China hit the jackpot in three major ways in its recent agreement to mend ties with South Korea over the latter’s deployment of a US THAAD antimissile system, according to 38 North, a respected specialist website on North Korea.

The first payoff is that the agreement offers assurances from Seoul that it recognizes China’s “strategic position in the region.” Secondly, the quickening relations between China and South Korea creates a better political environment to deal with the current nuclear crisis with North Korea. “Finally, the agreement allows China to frame itself as the responsible power in the region while Trump is on his Asian tour,” 38 North analysts Andray Abrahamian and Daekwon Son wrote in their piece.

“Although Beijing failed to prevent South Korea’s deployment of THAAD altogether via unilateral sanctions and political pressure, the new agreement got Seoul to publicly state it would abide by three “no’s”: 1) no additional THAAD deployments in South Korea; 2) no participation in a US-led strategic missile defense system; and 3) no creation of a ROK-US-Japan trilateral military alliance,” the article said.

The upshot, according to the authors, is that “South Korea agreed to at least symbolically distance itself from a US-led strategy of containing China.” The piece posted on the website of Johns Hopkins University’s Korea institute notes that Seoul left itself some wiggle room on these “no’s.” But Washington isn’t pleased.

“US National Security Adviser H.R. McMaster welcomed the Sino-ROK detente, but he also hinted at US concern over South Korea’s possible decoupling from American-led security structures, saying that he does regard the three no’s as “definitive” in terms of official policy,” the article said.

The writers argue that China never intended the informal sanctions it slapped on South Korea after the deployment of a US Terminal High Altitude Area Defense (THAAD) antimissile system to be long term.
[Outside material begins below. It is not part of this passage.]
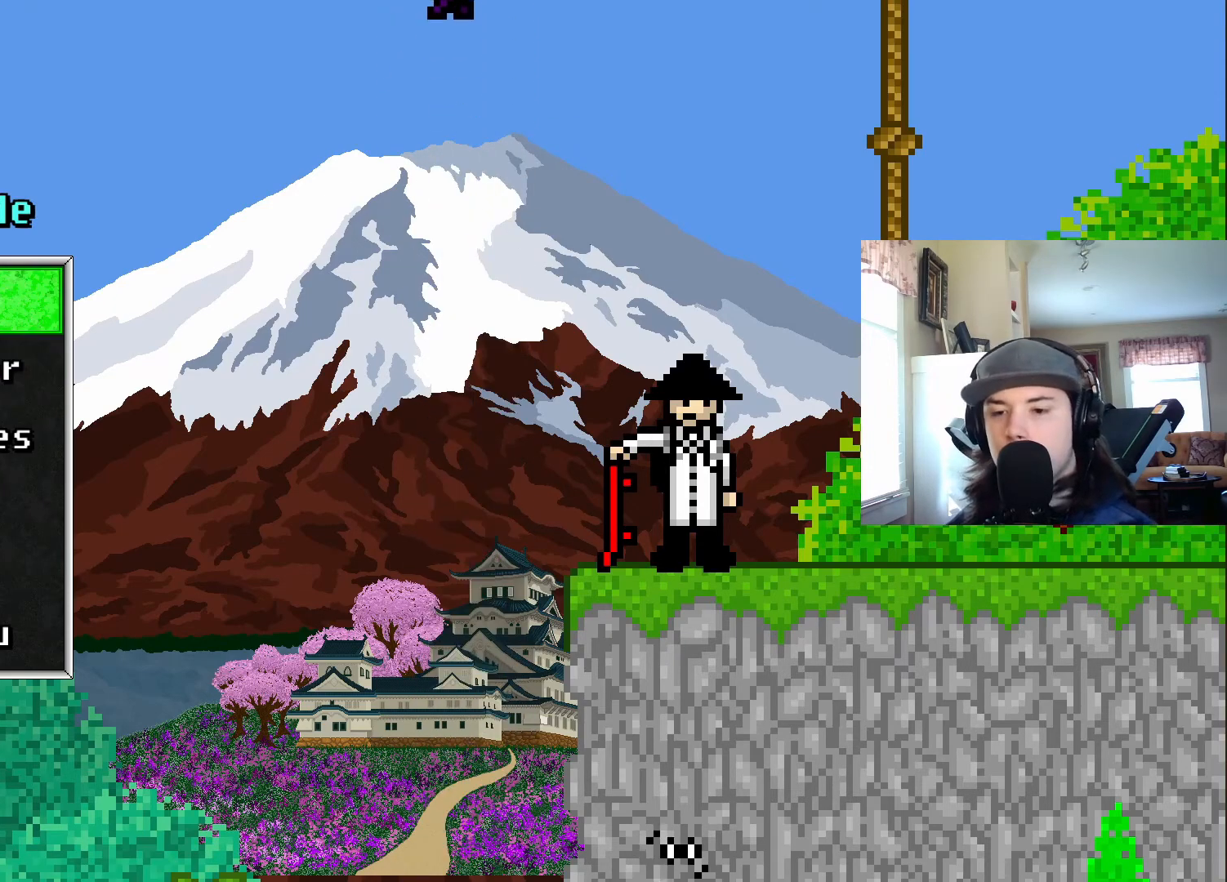
{"buttons": ["DPAD_UP"], "events": [[200, "DPAD_DOWN", "down"], [267, "DPAD_DOWN", "up"], [400, "DPAD_UP", "down"]]}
Beijing, they said, typically doesn’t want such punitive measures to damage long-term bilateral economic ties, global growth or the performance of China’s economy.

“In this sense, Beijing may have decided that it had made its point over THAAD and that its interests would now be better served by improving relations with Seoul in order to help deal with the North Korea crisis in the coming months and push back against US strategic designs on the region in the coming years,” the writers summed up. “Indeed, depending on how the crisis plays out, those concerns may overlap.”